Before intense exercise it is important to warm up beforehand with a low-impact activity to improve circulation and to warm down at the end with more low-impact activity. The body cannot cope well with sudden changes in the level of activity and warming up and cooling down will soften the process, help the body adjust and help avoid injury.
When exercising you should consider the body as a whole and look to improve all areas. The most important thing to remember while exercising, or training in general, is to listen to your own body. Your body will give you signals when it is time to stop, whether it be pain, fatigue or whatever. Exercising should not be rushed and as long as you and your muscles are tired at the end of a training session then you are pushing your boundaries and improving. When you are experimenting and learning how to exercise your body, if you go slowly you can listen to the signals your body is giving you and use them to judge whether or not to continue. If you try to go fast and do a lot of intense exercises then if an injury happens it will also happen very quickly and that will make it harder to avoid.
For example, if you do a lot of leg exercises in one session then at some point your legs will start to feel tired. You then judge how tired your legs are, for example on a scale of 1 to 10, with 1 being completely fresh and 10 being unable to move, and compare that to how strenuous you want this training session to be. The more strenuous a session the better the exercise, as a general rule, but remember that you will need longer to recover from more strenuous exercises. Also bear in mind that there are other things apart from training that you might need your muscles for. It is not a good idea to exhaust yourself completely on one day if you need to be active the next day.
As a general rule, your muscles need time to recover completely from a training session. This doesn't mean you can't train every day, but try to exercise muscles that aren't tired. The rate of recovery varies from person to person (and it is something you can train your body to improve by gradually reducing the time between sessions), but it is generally between 1 and 4 days, depending also on the intensity of the exercise and other factors such as diet and degree of rest.
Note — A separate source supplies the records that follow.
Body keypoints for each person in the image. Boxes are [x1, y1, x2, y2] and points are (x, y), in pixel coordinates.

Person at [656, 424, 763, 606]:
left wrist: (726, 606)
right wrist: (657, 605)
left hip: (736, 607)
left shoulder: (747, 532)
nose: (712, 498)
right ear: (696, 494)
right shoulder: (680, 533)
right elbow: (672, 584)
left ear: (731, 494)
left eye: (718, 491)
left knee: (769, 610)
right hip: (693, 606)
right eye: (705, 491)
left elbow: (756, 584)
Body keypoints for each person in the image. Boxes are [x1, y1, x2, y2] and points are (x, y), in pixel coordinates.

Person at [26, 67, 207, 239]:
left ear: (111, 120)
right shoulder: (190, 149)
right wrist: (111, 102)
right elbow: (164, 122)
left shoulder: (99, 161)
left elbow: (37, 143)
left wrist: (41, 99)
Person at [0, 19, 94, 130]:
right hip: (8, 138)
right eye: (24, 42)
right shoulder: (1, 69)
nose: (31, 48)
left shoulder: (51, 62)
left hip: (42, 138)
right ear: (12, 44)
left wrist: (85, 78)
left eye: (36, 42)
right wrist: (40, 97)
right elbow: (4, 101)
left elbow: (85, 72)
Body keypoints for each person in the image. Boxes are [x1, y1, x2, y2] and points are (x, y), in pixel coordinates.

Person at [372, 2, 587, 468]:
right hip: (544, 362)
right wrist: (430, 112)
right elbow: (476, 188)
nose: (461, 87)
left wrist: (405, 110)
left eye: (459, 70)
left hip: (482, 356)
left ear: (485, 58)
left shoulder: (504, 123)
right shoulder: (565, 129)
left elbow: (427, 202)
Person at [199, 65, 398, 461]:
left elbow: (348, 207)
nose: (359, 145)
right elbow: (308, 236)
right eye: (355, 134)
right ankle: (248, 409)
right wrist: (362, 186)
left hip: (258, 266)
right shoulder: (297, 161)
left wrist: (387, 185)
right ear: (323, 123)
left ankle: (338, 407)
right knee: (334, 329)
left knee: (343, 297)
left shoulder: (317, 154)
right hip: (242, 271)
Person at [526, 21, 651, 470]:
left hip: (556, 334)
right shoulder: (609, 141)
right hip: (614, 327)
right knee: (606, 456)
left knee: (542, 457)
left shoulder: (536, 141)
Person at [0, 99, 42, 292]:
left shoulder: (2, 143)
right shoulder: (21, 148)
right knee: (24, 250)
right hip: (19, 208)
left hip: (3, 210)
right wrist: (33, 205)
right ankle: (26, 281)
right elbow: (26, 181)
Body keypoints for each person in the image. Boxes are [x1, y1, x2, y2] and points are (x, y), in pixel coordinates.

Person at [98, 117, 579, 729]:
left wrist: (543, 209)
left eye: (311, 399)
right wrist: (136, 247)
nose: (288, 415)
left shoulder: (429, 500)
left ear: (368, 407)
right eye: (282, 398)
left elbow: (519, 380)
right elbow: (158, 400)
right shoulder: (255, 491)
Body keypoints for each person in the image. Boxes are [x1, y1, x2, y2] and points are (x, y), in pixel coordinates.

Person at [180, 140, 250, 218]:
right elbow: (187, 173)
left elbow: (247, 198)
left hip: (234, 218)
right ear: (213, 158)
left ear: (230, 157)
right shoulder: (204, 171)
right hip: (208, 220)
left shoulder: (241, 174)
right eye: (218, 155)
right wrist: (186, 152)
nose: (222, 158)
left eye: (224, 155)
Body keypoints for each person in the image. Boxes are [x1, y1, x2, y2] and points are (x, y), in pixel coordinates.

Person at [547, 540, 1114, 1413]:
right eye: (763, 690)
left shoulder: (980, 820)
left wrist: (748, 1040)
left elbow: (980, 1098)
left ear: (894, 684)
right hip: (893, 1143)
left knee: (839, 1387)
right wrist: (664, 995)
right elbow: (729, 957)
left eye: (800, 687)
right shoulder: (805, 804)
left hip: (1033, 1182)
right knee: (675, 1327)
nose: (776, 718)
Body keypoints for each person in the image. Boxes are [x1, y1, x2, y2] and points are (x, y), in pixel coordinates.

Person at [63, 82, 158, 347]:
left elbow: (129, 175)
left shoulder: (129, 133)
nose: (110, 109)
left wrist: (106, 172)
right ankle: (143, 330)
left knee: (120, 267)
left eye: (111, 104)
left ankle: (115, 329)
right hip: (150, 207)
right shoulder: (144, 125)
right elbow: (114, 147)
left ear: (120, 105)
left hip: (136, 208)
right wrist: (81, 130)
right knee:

Exercises need to be challenging but not impossible. You should be able to do it but then feel tired at the end. Once you begin to understand how exercises work you will find it very easy to adjust them to suit your needs, so that they are neither too easy nor too hard. The way you judge whether they are too easy or too hard is based on how many times you can repeat it and whether you want to improve strength or stamina. If you want to improve strength and power (push harder, lift heavier) then you should find exercises that you can repeat only a few (3-5) times before you start having real difficulty in completing the exercise again. If you want to improve stamina then you should find exercises that you can repeat around 30 to 40 times. It doesn't matter too much if you can do slightly more or slightly less, so if you're aiming for 10 and do 12 that's not a big problem, but that's about the number you're looking for. If you are consistently able to do many more repetitions than your target, or many fewer, then you should think about adjusting your exercise or finding another exercise completely.
With a bit of research and experimentation you can find many individual exercises and types of exercises that you can use to exercise in a way that suits your body and situation.